The Shadow Gentleman

It was more boring the terriable, but the attempt at having some kind of message about religion was one of the most grown worthy things I've seen in a movie this year.

LumRanmaYasha

It was fine. I left the theater ambivalent, but there were moments I chuckled at. The religious commentary was pretty shallow and obvious, but the heart was in the right place. I respect that they actually tried to make an R-rated animated comedy movie that was more than just crude humor and sex jokes.
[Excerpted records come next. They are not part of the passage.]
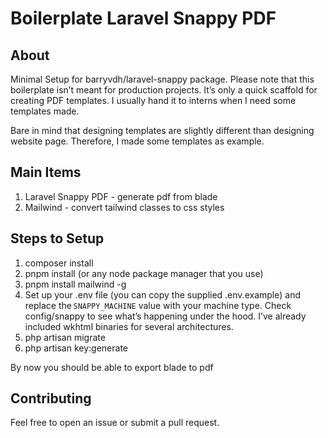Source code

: # Boilerplate Laravel Snappy PDF

## About
Minimal Setup for barryvdh/laravel-snappy package. Please note that this boilerplate isn’t meant for production projects. It’s only a quick scaffold for creating PDF templates. I usually hand it to interns when I need some templates made.

Bare in mind that designing templates are slightly different than designing website page. Therefore, I made some templates as example.

## Main Items
1. Laravel Snappy PDF - generate pdf from blade
2. Mailwind - convert tailwind classes to css styles

## Steps to Setup
1. composer install
2. pnpm install (or any node package manager that you use)
3. pnpm install mailwind -g
4. Set up your .env file (you can copy the supplied .env.example) and replace the `SNAPPY_MACHINE` value with your machine type. Check config/snappy to see what’s happening under the hood. I’ve already included wkhtml binaries for several architectures.
5. php artisan migrate
6. php artisan key:generate

By now you should be able to export blade to pdf

## Contributing
Feel free to open an issue or submit a pull request.
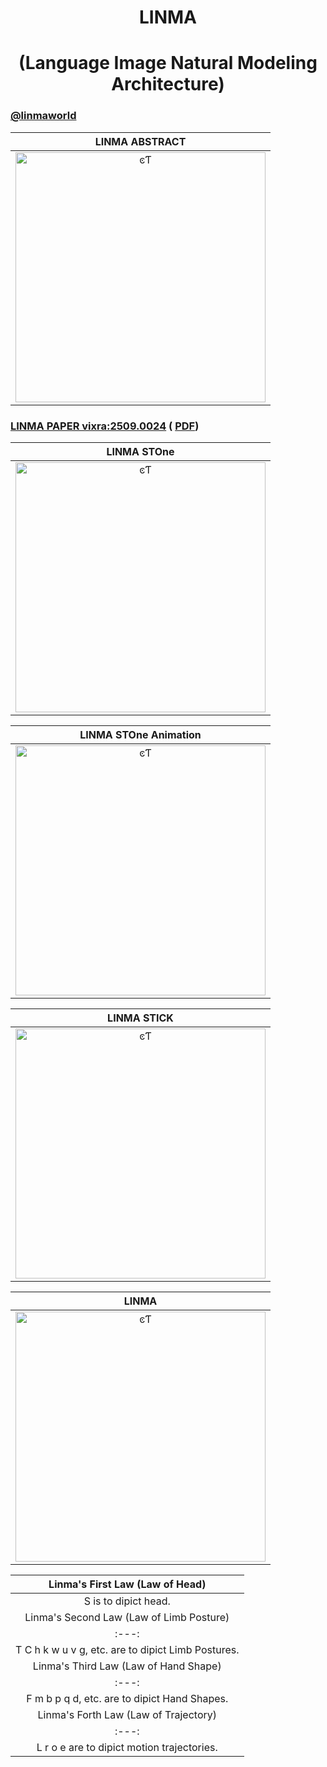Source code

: <div align="center">

# LINMA

# (Language Image Natural Modeling Architecture)
</div>

###   [@linmaworld](https://x.com/linmaworld)

| LINMA ABSTRACT |
|:---:|
| <img src="images/linma_abstract.jpg" width="400" alt="ͼƬ"> | 

###  [LINMA PAPER vixra:2509.0024](https://vixra.org/abs/2509.0024) (  [PDF](https://vixra.org/pdf/2509.0024v1.pdf))

| LINMA STOne |
|:---:|
| <img src="images/linma_STOne.jpg" width="400" alt="ͼƬ"> | 

| LINMA STOne Animation|
|:---:|
| <img src="images/linma_STOne1.gif" width="400" alt="ͼƬ"> | 

| LINMA STICK |
|:---:|
| <img src="images/linma_STICK.jpg" width="400" alt="ͼƬ"> | 

| LINMA |
|:---:|
| <img src="images/linma_cover.jpg" width="400" alt="ͼƬ"> | 

| Linma's First Law (Law of Head) |
|:---:|
| S is to dipict head. |
| Linma's Second Law (Law of Limb Posture) |
|:---:|
| T C h k w u v g, etc. are to dipict Limb Postures. |
| Linma's Third Law (Law of Hand Shape) |
|:---:|
| F m b p q d, etc. are to dipict Hand Shapes. |
| Linma's Forth Law (Law of Trajectory) |
|:---:|
| L r o e are to dipict motion trajectories. |
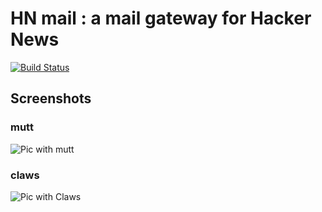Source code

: HN mail : a mail gateway for Hacker News
========================================
[![Build Status](https://secure.travis-ci.org/emillon/hnmail.png)](http://travis-ci.org/emillon/hnmail)

Screenshots
-----------

### mutt

![Pic with mutt][MuttPic]

### claws

![Pic with Claws][ClawsPic]

[MuttPic]:  http://i.imgur.com/Gzirg.png "hnmail output as seen in mutt"
[ClawsPic]: http://i.imgur.com/iZOMK.png "hnmail output as seen in Claws"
That said, the awful mistreatment of the animators who worked on the film makes me regret paying money to see it. Forcing your staff to work overtime with no pay, and omitting them from the ending credits because they complained, quit, or fired? Fuck Nitrogen Studios. 

Dr. Ensatsu-ken

The mistreatment of the animators is just awful, but sadly not that uncommon for less mainstream animation studios.

On that end, several anime from before the 2000's  (especially from Toei) were notorious for underpaying and overworking their staffs, and even today this still goes on at some studios. It's pretty despicable stuff, but I also feel as though not paying to go see their hard work or that of the animation team behind movies like Sausage Party isn't the best way to honor those people. Rather, I tend to feel that people should support the work if it's genuinely good, but also make themselves vocal in protest against the mistreatment of the animators and help spread awareness of it, maybe even contributing towards helping raise money to bring up a lawsuit case against such studios.

Peanutbutter

Quote from: Dr. Ensatsu-ken on August 21, 2016, 12:28:53 PM
The mistreatment of the animators is just awful, but sadly not that uncommon for less mainstream animation studios.
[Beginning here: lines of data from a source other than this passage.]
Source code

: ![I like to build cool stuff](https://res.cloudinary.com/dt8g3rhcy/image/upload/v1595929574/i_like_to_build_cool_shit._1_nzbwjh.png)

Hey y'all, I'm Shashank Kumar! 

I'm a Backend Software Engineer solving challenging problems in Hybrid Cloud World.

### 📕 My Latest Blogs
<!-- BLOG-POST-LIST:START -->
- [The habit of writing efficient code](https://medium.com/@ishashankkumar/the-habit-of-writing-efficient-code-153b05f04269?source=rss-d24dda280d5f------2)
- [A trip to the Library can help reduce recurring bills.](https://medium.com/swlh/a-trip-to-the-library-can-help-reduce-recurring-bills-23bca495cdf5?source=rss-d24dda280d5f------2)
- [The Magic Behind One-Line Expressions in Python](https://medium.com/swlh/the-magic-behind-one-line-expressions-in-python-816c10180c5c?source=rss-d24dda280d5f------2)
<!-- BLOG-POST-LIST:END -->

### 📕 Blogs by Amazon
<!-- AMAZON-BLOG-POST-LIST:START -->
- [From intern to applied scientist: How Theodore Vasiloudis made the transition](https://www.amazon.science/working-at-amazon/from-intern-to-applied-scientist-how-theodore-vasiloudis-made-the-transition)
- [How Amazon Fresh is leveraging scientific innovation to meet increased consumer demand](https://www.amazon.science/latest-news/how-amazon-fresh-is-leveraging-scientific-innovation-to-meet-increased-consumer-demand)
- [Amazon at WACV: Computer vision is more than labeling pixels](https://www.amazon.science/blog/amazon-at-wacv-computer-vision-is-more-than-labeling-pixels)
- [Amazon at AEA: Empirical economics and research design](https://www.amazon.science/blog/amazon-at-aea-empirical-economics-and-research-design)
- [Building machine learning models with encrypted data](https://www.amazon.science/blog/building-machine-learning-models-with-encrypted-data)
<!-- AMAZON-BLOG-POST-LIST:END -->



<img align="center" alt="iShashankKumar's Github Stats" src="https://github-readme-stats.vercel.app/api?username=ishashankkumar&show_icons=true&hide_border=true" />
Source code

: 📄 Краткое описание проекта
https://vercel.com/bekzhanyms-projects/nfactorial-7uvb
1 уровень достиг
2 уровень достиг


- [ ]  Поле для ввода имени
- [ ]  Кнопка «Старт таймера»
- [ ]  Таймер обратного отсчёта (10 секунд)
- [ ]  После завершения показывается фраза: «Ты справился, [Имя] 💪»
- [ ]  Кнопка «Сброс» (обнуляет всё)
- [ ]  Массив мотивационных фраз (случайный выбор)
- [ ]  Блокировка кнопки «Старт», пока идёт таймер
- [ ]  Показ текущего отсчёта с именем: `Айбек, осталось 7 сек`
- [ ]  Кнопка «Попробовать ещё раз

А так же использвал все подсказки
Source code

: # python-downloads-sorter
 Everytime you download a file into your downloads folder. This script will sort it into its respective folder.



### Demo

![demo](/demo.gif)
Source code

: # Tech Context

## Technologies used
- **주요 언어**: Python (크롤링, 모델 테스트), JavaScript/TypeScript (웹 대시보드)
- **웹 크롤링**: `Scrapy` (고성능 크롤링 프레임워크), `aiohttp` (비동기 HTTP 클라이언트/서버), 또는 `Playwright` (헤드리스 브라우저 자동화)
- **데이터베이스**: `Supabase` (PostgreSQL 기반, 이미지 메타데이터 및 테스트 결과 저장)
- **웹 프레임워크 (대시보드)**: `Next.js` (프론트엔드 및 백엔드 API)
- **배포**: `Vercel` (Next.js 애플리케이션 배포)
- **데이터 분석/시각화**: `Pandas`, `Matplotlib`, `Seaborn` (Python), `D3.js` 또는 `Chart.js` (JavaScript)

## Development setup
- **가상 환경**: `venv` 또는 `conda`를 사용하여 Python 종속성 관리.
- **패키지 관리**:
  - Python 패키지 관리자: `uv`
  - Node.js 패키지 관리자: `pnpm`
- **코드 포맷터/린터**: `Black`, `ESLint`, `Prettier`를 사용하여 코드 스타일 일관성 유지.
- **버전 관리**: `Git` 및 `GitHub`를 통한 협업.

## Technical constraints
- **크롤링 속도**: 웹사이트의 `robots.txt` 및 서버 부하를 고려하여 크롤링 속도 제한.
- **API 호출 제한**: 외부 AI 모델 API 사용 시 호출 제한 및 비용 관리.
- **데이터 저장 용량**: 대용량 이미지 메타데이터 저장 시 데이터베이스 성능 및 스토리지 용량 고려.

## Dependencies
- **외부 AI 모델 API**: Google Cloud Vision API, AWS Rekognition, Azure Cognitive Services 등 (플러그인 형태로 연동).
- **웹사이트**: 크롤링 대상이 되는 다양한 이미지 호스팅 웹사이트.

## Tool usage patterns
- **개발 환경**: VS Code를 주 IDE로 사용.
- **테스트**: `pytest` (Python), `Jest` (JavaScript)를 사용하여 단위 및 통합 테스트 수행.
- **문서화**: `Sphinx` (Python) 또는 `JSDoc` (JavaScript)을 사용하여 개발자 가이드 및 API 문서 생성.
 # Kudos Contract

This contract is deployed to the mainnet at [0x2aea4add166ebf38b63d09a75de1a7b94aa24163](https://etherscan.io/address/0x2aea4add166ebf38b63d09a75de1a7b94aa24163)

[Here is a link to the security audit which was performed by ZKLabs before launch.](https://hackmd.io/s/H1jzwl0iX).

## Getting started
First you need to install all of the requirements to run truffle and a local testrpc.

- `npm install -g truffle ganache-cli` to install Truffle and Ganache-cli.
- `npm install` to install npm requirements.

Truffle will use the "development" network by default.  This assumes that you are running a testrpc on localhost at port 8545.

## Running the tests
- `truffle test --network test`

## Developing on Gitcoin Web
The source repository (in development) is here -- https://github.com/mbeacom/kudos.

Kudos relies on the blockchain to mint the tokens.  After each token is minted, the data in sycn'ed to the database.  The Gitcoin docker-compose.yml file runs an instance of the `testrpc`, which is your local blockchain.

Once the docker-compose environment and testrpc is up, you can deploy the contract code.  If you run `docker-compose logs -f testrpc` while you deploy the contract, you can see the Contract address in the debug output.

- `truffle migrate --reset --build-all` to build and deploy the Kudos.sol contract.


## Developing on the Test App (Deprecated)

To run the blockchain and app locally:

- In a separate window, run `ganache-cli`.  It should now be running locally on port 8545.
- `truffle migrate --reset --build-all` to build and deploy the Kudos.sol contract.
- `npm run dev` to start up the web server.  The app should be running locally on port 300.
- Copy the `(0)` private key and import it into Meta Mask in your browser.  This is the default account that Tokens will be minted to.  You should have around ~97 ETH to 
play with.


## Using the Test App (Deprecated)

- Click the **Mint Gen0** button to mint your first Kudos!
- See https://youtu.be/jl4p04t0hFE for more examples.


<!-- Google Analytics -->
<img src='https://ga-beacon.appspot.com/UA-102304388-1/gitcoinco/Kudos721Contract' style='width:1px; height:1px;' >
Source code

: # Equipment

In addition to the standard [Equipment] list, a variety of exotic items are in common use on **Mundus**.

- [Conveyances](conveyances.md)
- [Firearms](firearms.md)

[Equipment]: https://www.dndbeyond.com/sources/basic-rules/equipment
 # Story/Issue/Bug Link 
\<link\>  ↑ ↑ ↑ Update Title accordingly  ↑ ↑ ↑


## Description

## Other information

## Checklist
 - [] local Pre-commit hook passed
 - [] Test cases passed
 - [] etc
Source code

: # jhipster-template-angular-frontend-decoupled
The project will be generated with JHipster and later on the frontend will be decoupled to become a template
On that end, several anime from before the 2000's  (especially from Toei) were notorious for underpaying and overworking their staffs, and even today this still goes on at some studios. It's pretty despicable stuff, but I also feel as though not paying to go see their hard work or that of the animation team behind movies like Sausage Party isn't the best way to honor those people. Rather, I tend to feel that people should support the work if it's genuinely good, but also make themselves vocal in protest against the mistreatment of the animators and help spread awareness of it, maybe even contributing towards helping raise money to bring up a lawsuit case against such studios.



Agreed. I haven't seen the movie yet, and I hate that Nitrogen Studios is run by thugs but I don't see that much good in boycotting them. You can watch this movie in theaters and still speak out publicly about how wrong the treatment of those animators was and call the heads of Nitrogen out.



Sadly, this has been a thing in the animation industry since Walt Disney's day. I find it a bit odd that this movie is just now getting some people to spotlight it when there have been lots of other animated films that had this going on behind the scenes.

Dr. Insomniac

It's a movie I would have liked back when I was 13. And I had horrible taste when I was 13. The whole novelty of seeing cartoon characters say "Fuck" while smoking weed was a cliche back in Newgrounds' heyday, so seeing it on a film isn't groundbreaking as it is tiring. That's why I couldn't get why these positive reviews praised this film for insightful commentary and the like, because things like "Oh, religion is bad and controls us!" or "Jews and Muslims could get along if they just talked to each other!" don't make an original thinkpiece in this day and age. I just got the idea that people praising this movie for being subversive and provoking haven't watched many cartoons to begin with, and I think that's why both 4chan and Tumblr had a particularly venomous reaction to this film just as soon as the first trailer came out. Instead of challenging the concept of R-rated animation, it seems like it's pandering to the crowd who thinks animation can only go so far intellectually, while patting itself on the back for acting like it's the first work of fiction ever to stick a middle finger at Pixar/Disney films.